Le latin, parce que vous le valez bien ! (suite et fin)

Souvenez-vous, dans un précédent billet, je faisais l’inventaire des marques aux noms latins ou dérivés du latin. Et Dieu sait si elles étaient nombreuses ! Pour autant, il ne faudrait pas tomber dans l’excès inverse et croire que toutes les marques finissant en -us ou en -ex sont d’origine latine ! Il était donc indispensable de dresser la liste de ces faux-amis, c’est-à-dire ces mots qui ont tout l’air d’être latins, mais qui ne sont pas latins…

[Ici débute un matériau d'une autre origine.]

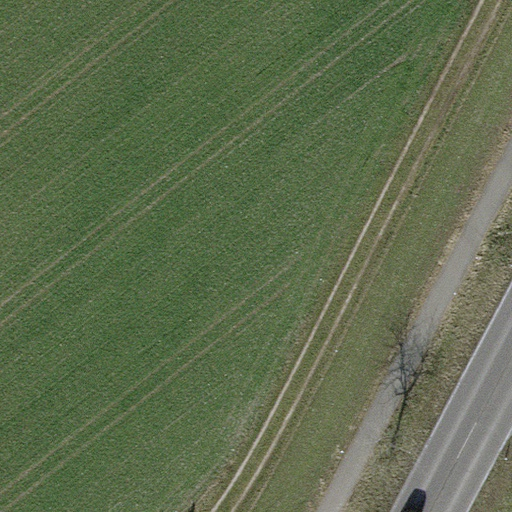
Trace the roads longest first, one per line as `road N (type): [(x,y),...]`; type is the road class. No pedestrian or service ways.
road 1 (track): [(228,511),(502,0)]
road 2 (secondary): [(511,365),(436,511)]
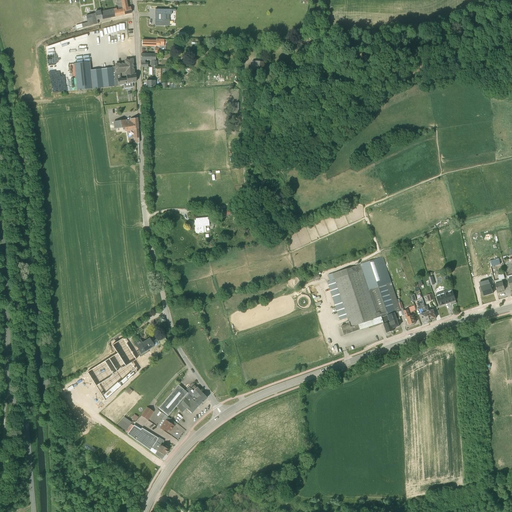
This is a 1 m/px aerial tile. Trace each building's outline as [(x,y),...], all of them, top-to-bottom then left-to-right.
[(123,7),(123,9),(125,15),(131,13),(130,8),(127,8),(125,0),(121,0),(122,0),(117,1),(118,8),(123,7)] [(102,19),(115,17),(113,9),(101,12),(101,10),(95,11),(95,13),(86,16),(87,22),(82,24),(83,28),(93,25),(98,24),(97,20),(102,19)] [(125,15),(123,9),(116,10),(116,9),(113,9),(115,17),(125,15)] [(155,9),(155,25),(155,26),(169,26),(169,20),(167,20),(166,20),(166,15),(167,15),(169,15),(172,15),(172,11),(176,11),(176,9),(172,9),(172,10),(160,10),(159,9),(155,9)] [(119,86),(118,85),(136,82),(135,74),(134,74),(132,60),(125,60),(125,63),(115,65),(116,66),(112,67),(112,68),(91,70),(90,62),(74,63),(77,90),(119,86)] [(264,70),(265,62),(252,61),(251,69),(264,70)] [(114,129),(115,129),(118,146),(139,143),(138,136),(137,118),(132,119),(131,119),(130,119),(130,121),(126,122),(126,120),(113,122),(114,129)] [(203,226),(209,226),(209,218),(197,219),(198,226),(196,226),(196,233),(200,232),(201,233),(204,232),(203,226)] [(364,263),(383,322),(387,333),(393,331),(393,328),(399,326),(395,313),(401,311),(382,257),(377,259),(376,256),(369,258),(370,261),(364,263)] [(499,258),(488,261),(490,267),(500,264),(499,258)] [(383,322),(364,263),(328,275),(330,281),(327,282),(339,316),(346,314),(349,323),(341,326),(344,335),(383,322)] [(494,281),(497,292),(505,290),(502,280),(504,279),(503,274),(498,275),(499,280),(494,281)] [(437,297),(440,305),(445,304),(445,303),(451,300),(448,293),(437,297)] [(429,320),(425,306),(422,297),(419,298),(420,301),(416,303),(419,309),(422,308),(424,313),(421,314),(423,322),(429,320)] [(427,305),(425,306),(429,320),(436,318),(433,310),(429,311),(427,305)] [(416,314),(415,314),(414,310),(409,312),(408,310),(404,311),(409,325),(416,323),(415,321),(418,320),(416,314)] [(118,354),(88,372),(104,400),(137,373),(131,363),(136,360),(123,339),(112,345),(118,354)] [(137,351),(137,352),(140,356),(140,357),(141,356),(149,352),(149,351),(152,349),(152,347),(154,346),(154,345),(156,345),(159,344),(159,342),(157,340),(156,340),(154,341),(153,343),(152,343),(149,339),(142,343),(140,340),(135,343),(139,350),(137,351)] [(174,390),(159,408),(168,416),(176,406),(185,396),(187,393),(185,391),(178,385),(174,390)] [(189,387),(185,391),(187,393),(185,396),(186,396),(188,392),(191,395),(193,397),(195,396),(196,394),(199,397),(203,394),(197,387),(197,388),(194,385),(191,389),(190,388),(189,387)] [(185,396),(176,406),(178,408),(182,412),(185,408),(192,413),(198,406),(207,398),(203,394),(199,397),(196,394),(195,396),(193,397),(191,395),(188,392),(186,396),(185,396)] [(147,407),(141,416),(147,420),(153,411),(147,407)] [(162,418),(157,426),(163,431),(164,430),(167,431),(168,429),(171,431),(174,426),(176,423),(168,417),(165,415),(162,418)] [(131,425),(125,432),(128,434),(127,434),(140,444),(150,450),(151,450),(151,448),(158,438),(142,428),(141,430),(134,426),(133,426),(131,425)] [(158,438),(151,448),(153,449),(157,451),(155,454),(162,460),(164,456),(165,454),(166,453),(167,453),(168,451),(168,450),(162,446),(161,445),(163,441),(159,439),(158,438)]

9h30 – Le réveil de Caroline sonne (elle est en RTT aujourd’hui). Une fois levée, elle se prend les pieds dans les LEGO (contraction du danois legodt, « joue bien »[1]) de son fils qui jonchent le tapis.

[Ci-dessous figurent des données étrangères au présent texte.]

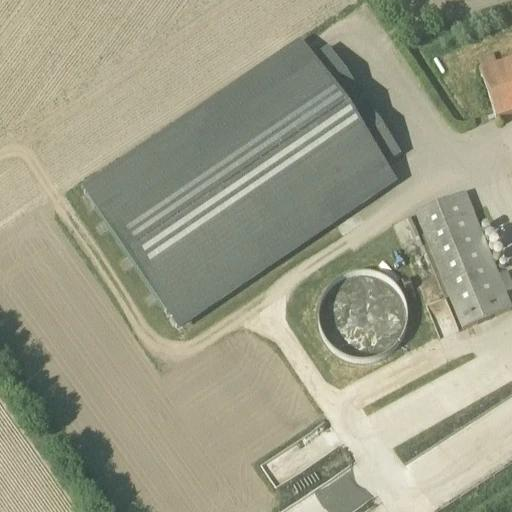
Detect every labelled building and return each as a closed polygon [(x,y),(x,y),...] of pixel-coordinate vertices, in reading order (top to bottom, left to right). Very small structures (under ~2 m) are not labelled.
[(302,47),(84,195),(176,330),(394,183),(384,168),(400,157),(328,50),(311,62),(302,47)] [(511,60),(479,71),(496,121),(511,115),(511,60)] [(511,311),(511,308),(507,296),(511,293),(511,284),(508,274),(499,277),(466,195),(415,216),(462,331),(511,311)] [(320,343),(328,354),(339,363),(353,367),(367,367),(380,363),(392,354),(401,341),(404,327),(403,311),(396,298),(385,287),(372,281),(357,279),(342,283),(330,291),(321,302),(317,315),(316,329),(320,343)] [(511,396),(405,461),(435,510),(511,463),(511,396)] [(318,429),(261,464),(273,485),(331,451),(318,429)] [(351,511),(336,484),(284,511),(351,511)]
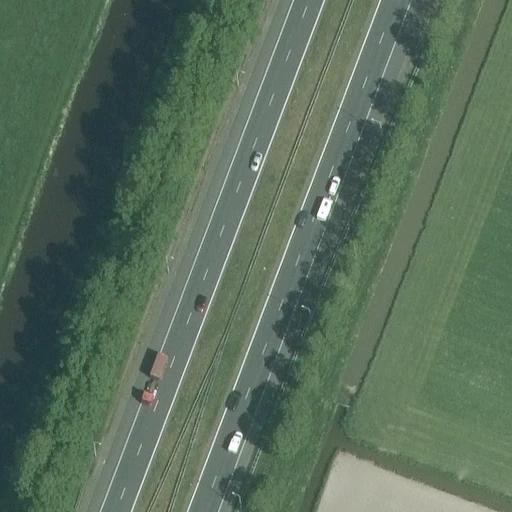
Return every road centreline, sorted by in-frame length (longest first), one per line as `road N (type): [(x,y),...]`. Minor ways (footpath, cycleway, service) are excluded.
road 1 (motorway): [(202,511),(395,0)]
road 2 (motorway): [(308,0),(115,511)]
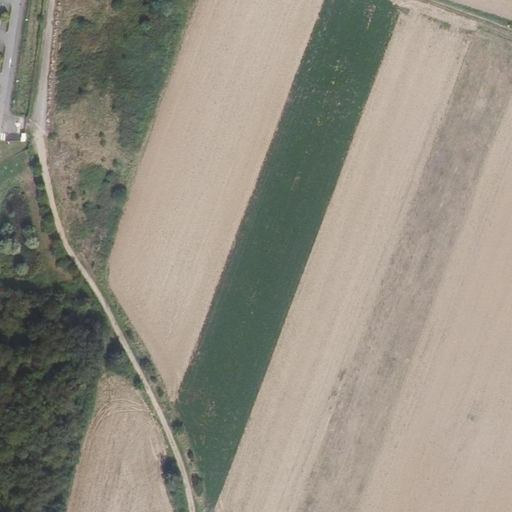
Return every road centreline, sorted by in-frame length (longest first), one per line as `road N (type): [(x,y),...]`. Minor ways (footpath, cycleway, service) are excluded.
road 1 (track): [(191,511),(168,432),(126,340),(61,240),(30,134),(50,0)]
road 2 (track): [(85,511),(126,340)]
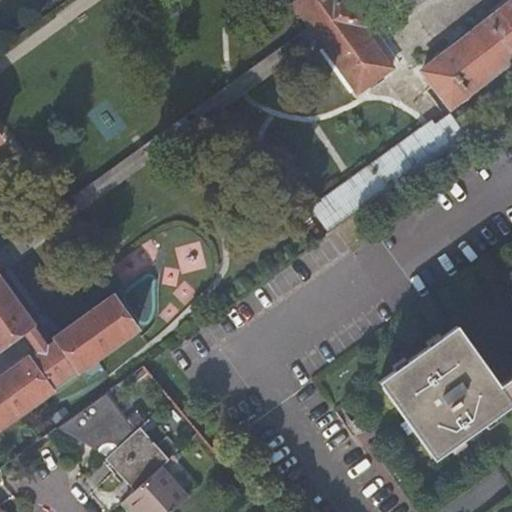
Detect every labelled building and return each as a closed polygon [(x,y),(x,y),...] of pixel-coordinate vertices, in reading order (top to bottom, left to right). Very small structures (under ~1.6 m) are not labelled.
[(289,0),(309,28),(318,41),(325,51),(356,94),(391,69),(363,29),(371,23),(354,0),(289,0)] [(450,110),(511,61),(511,1),(421,73),(450,110)] [(318,41),(309,28),(284,48),(293,58),(318,41)] [(293,58),(284,48),(255,69),(263,78),(293,58)] [(263,78),(255,69),(164,136),(171,144),(263,78)] [(316,208),(333,232),(477,129),(467,116),(459,122),(455,117),(440,128),(436,123),(316,208)] [(137,155),(144,164),(171,144),(164,136),(137,155)] [(137,155),(92,186),(100,196),(144,164),(137,155)] [(92,186),(65,206),(73,216),(100,196),(92,186)] [(65,206),(0,250),(0,268),(73,216),(65,206)] [(0,281),(0,347),(22,332),(37,354),(28,361),(27,359),(0,378),(0,428),(51,392),(50,390),(78,370),(79,371),(136,330),(113,298),(55,339),(57,340),(47,348),(31,326),(32,325),(0,281)] [(457,326),(378,381),(433,458),(511,404),(511,374),(498,384),(457,326)] [(121,446),(138,430),(130,419),(126,423),(106,394),(59,427),(92,448),(107,458),(121,446)] [(129,494),(167,460),(139,429),(138,430),(121,446),(107,458),(106,459),(116,470),(111,474),(120,484),(129,494)] [(171,511),(188,498),(161,468),(124,502),(131,510),(133,511),(171,511)]
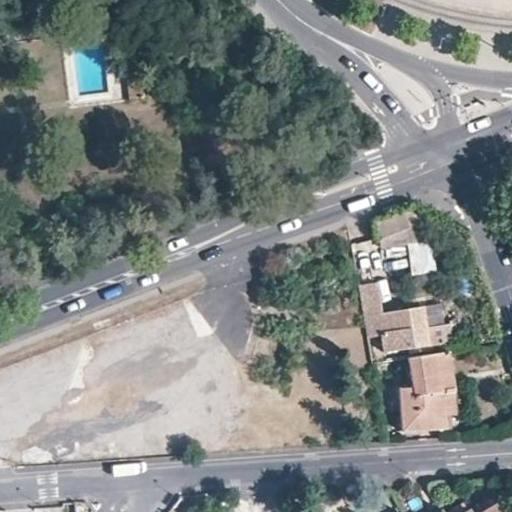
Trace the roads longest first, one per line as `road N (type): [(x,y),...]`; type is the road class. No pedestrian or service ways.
road 1 (residential): [(0,487),(511,452)]
road 2 (primary): [(0,339),(468,166)]
road 3 (primary): [(418,149),(0,313)]
road 4 (residential): [(281,3),(418,149)]
road 5 (residential): [(434,69),(281,3)]
road 6 (tertiary): [(511,293),(468,166)]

10h30 – Après avoir pris son petit déjeuner, Caroline fait la vaisselle à l’aide de son éponge SPONTEX (contraction de spongieux et textile), puis fait tourner une machine avec OMO (acronyme anglais de Old Mother Owl, « vieille maman chouette »).[2]

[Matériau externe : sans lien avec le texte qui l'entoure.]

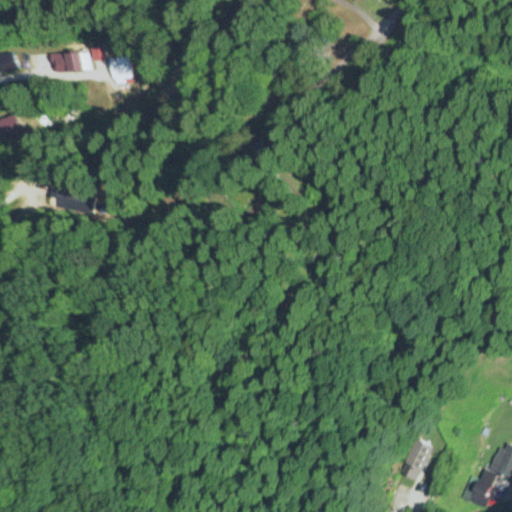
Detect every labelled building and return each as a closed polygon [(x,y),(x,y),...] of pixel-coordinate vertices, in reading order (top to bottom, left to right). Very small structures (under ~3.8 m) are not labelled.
[(112,87),(131,87),(131,52),(112,52),(112,87)] [(0,73),(12,70),(9,54),(0,55),(0,73)] [(10,140),(26,133),(17,115),(2,123),(10,140)] [(417,482),(432,447),(416,440),(400,475),(417,482)] [(511,481),(511,445),(505,443),(491,471),(511,481)]
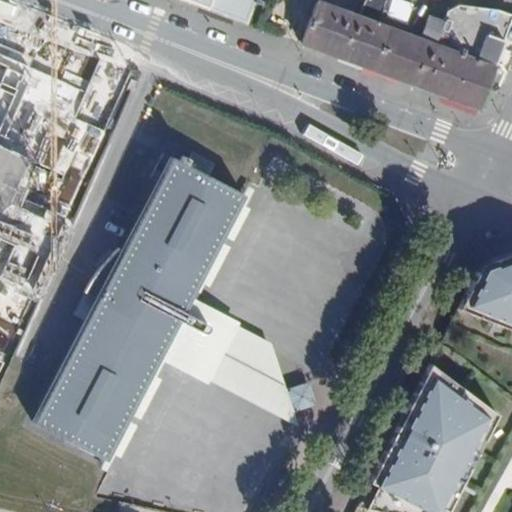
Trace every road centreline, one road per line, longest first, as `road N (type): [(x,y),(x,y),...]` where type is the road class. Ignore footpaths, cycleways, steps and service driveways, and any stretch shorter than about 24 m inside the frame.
road 1 (tertiary): [(492,152),(138,31)]
road 2 (tertiary): [(138,31),(362,149),(472,194)]
road 3 (residential): [(308,511),(472,194)]
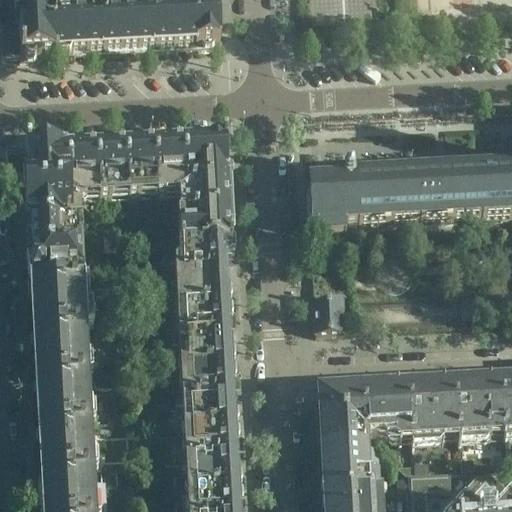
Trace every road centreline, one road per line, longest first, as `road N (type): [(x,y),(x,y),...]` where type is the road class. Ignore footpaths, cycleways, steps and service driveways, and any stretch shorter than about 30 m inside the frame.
road 1 (residential): [(278,376),(261,103)]
road 2 (unclassified): [(0,121),(261,103)]
road 3 (unclassified): [(261,103),(511,91)]
road 4 (residential): [(278,376),(511,362)]
road 5 (residential): [(285,511),(278,376)]
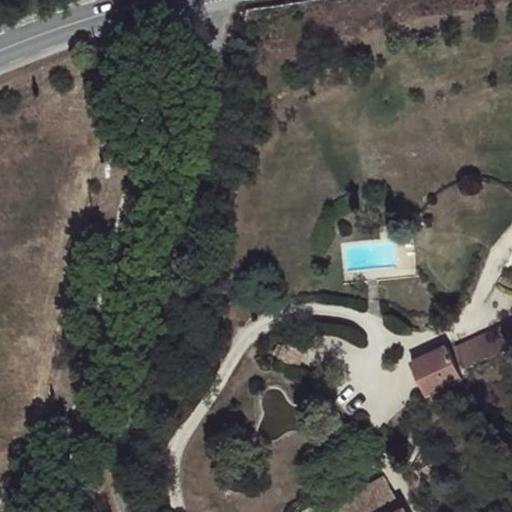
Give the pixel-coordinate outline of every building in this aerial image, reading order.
[(511,337),(504,321),(449,348),(459,366),(479,357),(511,341),(511,337)] [(304,350),(283,340),(275,356),(296,367),(304,350)] [(424,396),(459,379),(446,349),(410,366),(424,396)] [(466,380),(485,370),(479,357),(459,366),(466,380)] [(383,478),(335,505),(338,511),(394,511),(400,509),(383,478)]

11h45- Caroline a la flemme de préparer le repas. Ce sera des bâtonnets de poisson FINDUS (contraction du suédois Frukt – Industrin, société de conserves de fruits et légumes) pour tout le monde !

15h – Après déjeuner, Caroline s’habille, met sa ROLEX (anagramme partielle d’horlogerie exquise) et chausse ses escarpins ERAM (composé des deux premières lettres inversées de Re et Marie, prénoms du fondateur et de son épouse).[3]

16h- Sur le chemin, elle passe devant une publicité pour les préservatifs DUREX, contraction de l’anglais Durability, Reliability, Excellence. Son concurrent est MANIX, nom créé en référence à la série américaine Mannix.

18h- Caroline récupère sa fille à la crèche et lui donne son bain avec des produits CADUM, initialement formulés à base d’huile de Cade, appellation provençale d’un genévrier du midi.

Publicite affiche ancienne Cadum

Source : Jean Watin-Augouard, Histoire de marques, Eyrolles, 2006

[1] La marque renvoie aussi – mais est-ce volontaire ? – au latin lego, « j’étudie, j’assemble ».

[2] Attention, en latin homo prend un « h » !

[3] Il se trouve qu’eram signifie aussi « j’étais » en latin. Mais ce n’est que pure coïncidence.

Le latin, parce que vous le valez bien !

Quand on vous dit « latin », vous pensez (dans le pire des cas) au Moyen Âge, à la messe, et à cette vieille peau de Madame Piard qui vous rabâchait les oreilles en 5e avec  « rosa, rosa, rosam ». Au mieux, vous êtes dans le déni, car pour vous, seuls les sombreros, la salsa et Shakira sont véritablement « latins ».

Or, si 80% de notre vocabulaire français provient du latin (mais ça, Madame Piard vous l’a déjà dit), bon nombre de marques de produits ou de services que nous utilisons au quotidien portent des noms latins ou fortement inspirés du latin (mais ça, elle a « oublié » de vous le dire). Tout au long de la journée, nous lisons, nous prononçons ces mots latins sans toujours nous en rendre compte. La preuve heure par heure.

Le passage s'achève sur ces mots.